Mr. Quinto is booked to shoot the “Star Trek” sequel next summer. But he intends to establish a second home in New York while pursuing a diversified career in which film, television and theater will all be part of the equation, along with producing.

Shooting wrapped in July on “Margin Call,” the first feature from his production company, Before the Door Pictures. Mr. Quinto appears in the drama, about the 2008 collapse of the financial institutions, alongside Kevin Spacey, Jeremy Irons, Stanley Tucci and Demi Moore.

While Mr. Quinto accepts the occasional fan ambush as part of the movie and television stardom package, he chooses to keep his distance from what he regards as mindless celebrity-gossip culture. “I’m grateful that celebrity or notoriety wasn’t thrust upon me when I was in my 20s, because I think I would have buckled under the weight of it, as so many people do,” he said. “But I’ve come to realize through experience that ultimately I really do have a lot of power in terms of the way I relate to the public or to people outside of my intimate circle of friends and family. Boundaries are very important to me.”

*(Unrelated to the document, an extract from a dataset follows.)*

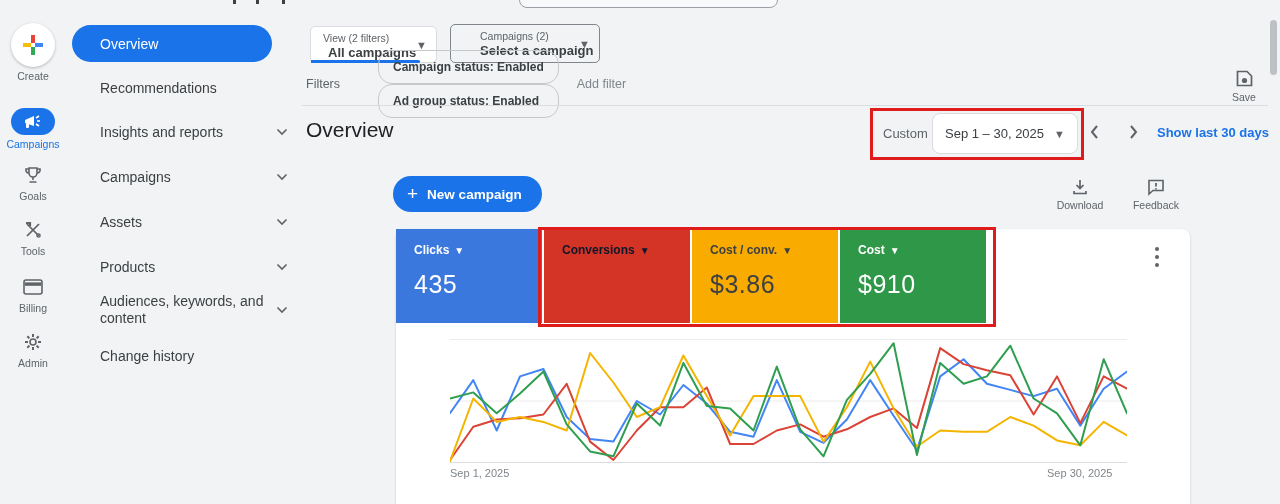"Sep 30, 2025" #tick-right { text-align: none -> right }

Despite Mr. Quinto’s efforts to keep his private life private, the blogosphere is rife with speculation about his sexuality, no doubt fueled by his support for gay rights and organizations like the Trevor Project. He prefers not to feed that rumor mill with either substantiation or dismissal. He speaks passionately about gay marriage, about “don’t ask, don’t tell” and about the recent wave of gay bullying and suicides.

“The fact that these things are such hot-button issues right now, socially and politically, I would much rather talk about that than talk about who I sleep with,” Mr. Quinto said. “I would love to be a voice in this maelstrom of chaos and obsessive celebrity infatuation that says, ‘Let’s talk about something that matters,’ ” he added.

That sense of social accountability is a quality Mr. Quinto shares with Louis, who rails against the hatred lurking beneath the surface of so-called tolerance. “To return to the theater is one thing,” he said. “But to return to the theater doing a play of this import and resonance — it’s beyond thrilling.”